Town to take over road for bottler

JOHNSTOWN – The town soon expects to take ownership of a private road connecting a new water bottling plant with a state highway, but officials may end up at odds with the water bottler over how much land they’re taking over.

CG Roxane, which will be tapping a watershed to bottle Crystal Geyser-brand spring water in a heavily wooded section of town, purchased the land surrounding Old Sweet Road – a dirt road usable only by four-wheel drive vehicles – and paid to have it developed according to standards.

The property has been transferred to the Fulton County Industrial Development Agency, which asked the town to pass a resolution conceptually approving the transfer. The Town Board said it would not take action until all documents were in place.

But at Monday’s Town Board meeting, board members indicated it isn’t clear whether the town is expected to take over just the five acres of newly built road and its right of way or all of the 22 acres CG Roxane owns along the road.

“We don’t want you guys buried in soft costs of taking the land when it’s not part of the official project,” town Attorney Cathi Radner told the board.

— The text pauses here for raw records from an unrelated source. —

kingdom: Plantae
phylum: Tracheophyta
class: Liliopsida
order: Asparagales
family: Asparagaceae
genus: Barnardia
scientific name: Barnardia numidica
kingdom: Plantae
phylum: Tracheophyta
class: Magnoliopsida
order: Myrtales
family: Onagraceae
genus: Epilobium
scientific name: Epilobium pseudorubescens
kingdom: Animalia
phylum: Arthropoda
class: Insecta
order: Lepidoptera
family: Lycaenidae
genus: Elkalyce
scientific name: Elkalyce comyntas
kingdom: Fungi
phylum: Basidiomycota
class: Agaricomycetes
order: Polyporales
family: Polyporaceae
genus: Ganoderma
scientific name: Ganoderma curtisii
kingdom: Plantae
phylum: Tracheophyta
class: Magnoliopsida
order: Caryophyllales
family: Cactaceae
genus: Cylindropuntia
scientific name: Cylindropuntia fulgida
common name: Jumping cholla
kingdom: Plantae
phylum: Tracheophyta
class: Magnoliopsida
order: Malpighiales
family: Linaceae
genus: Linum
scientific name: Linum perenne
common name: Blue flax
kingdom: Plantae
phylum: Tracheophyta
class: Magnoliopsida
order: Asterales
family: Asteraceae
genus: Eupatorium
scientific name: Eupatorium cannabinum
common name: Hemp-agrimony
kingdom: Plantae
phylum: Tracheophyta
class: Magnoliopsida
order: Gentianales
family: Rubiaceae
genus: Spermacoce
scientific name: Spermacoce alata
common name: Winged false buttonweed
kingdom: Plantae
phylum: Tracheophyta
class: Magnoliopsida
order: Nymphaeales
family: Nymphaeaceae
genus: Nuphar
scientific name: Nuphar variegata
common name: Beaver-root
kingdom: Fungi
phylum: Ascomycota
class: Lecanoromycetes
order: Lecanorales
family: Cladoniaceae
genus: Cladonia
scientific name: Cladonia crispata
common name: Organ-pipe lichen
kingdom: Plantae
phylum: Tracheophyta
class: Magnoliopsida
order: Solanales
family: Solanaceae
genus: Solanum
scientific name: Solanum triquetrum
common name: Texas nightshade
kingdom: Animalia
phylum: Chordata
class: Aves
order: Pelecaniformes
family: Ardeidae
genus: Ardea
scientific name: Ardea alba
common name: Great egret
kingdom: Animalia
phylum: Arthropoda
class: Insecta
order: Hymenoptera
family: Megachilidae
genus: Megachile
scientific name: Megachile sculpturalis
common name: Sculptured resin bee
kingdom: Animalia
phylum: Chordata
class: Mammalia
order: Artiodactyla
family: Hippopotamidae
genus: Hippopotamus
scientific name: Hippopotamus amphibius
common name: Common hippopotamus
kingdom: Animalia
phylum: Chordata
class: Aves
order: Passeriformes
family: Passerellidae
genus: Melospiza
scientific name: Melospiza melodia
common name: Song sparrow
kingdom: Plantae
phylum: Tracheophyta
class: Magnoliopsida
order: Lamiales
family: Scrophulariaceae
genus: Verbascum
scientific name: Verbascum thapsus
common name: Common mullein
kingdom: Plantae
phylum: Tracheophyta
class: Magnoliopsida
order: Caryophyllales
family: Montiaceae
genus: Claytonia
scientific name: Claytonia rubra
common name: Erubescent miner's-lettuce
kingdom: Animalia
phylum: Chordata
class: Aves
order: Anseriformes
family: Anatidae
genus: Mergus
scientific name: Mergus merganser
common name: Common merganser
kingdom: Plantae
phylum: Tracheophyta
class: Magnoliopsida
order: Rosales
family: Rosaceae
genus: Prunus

CG Roxane’s sole spokesman and vice president, Page Beykpour, has not returned repeated requests for comment, but Jim Mraz, the executive director of the IDA said the understanding between CG Roxane and the town calls for Johnstown to assume ownership the 22 acres the company acquired to build the road.

“It was discussed and presented to the Town Board, and they understood there was going to be about this much,” Mraz said this morning. “The number of acres hadn’t been completely surveyed, but they knew it was in the low-20s range.”

“I’m not sure it’s what we intended to do and not what we would do now,” Councilman Walt Lane said Monday.

The road between Watershed Road and Route 29 and its right of way, which is 60- to 120-feet wide, to accommodate drainage, take up about five acres, town Assessor Katherine Oare said. The paperwork for the properties is complicated because the road makes a few turns, skirting a cemetery, and a sliver of the property sits in a different school district.

Radner said reviewing the deeds will be labor-intensive and time-consuming, and she suggested town officials meet together to carefully go over the final map.

“Let’s make sure before the Town Board says yes, we know what’s on the table,” she said.

The Town Board on Monday also authorized Highway Superintendent T.J. Bradt to post 6-ton weight limits on any town road after March 18, which could impact CG Roxane if vehicles are restricted on Watershed Road.

Bradt said he would post the limit only on roads prone to damage because of melting snow and frost.

CG Roxane’s $25 million, 170,000-square foot plant has been constructed but it’s operating on limited power with generators, awaiting an electrical hookup from National Grid. The utility, which has to construct a new substation in the town of Ephratah to accommodate CG Roxane’s needs, said the facility should be online by the end of March.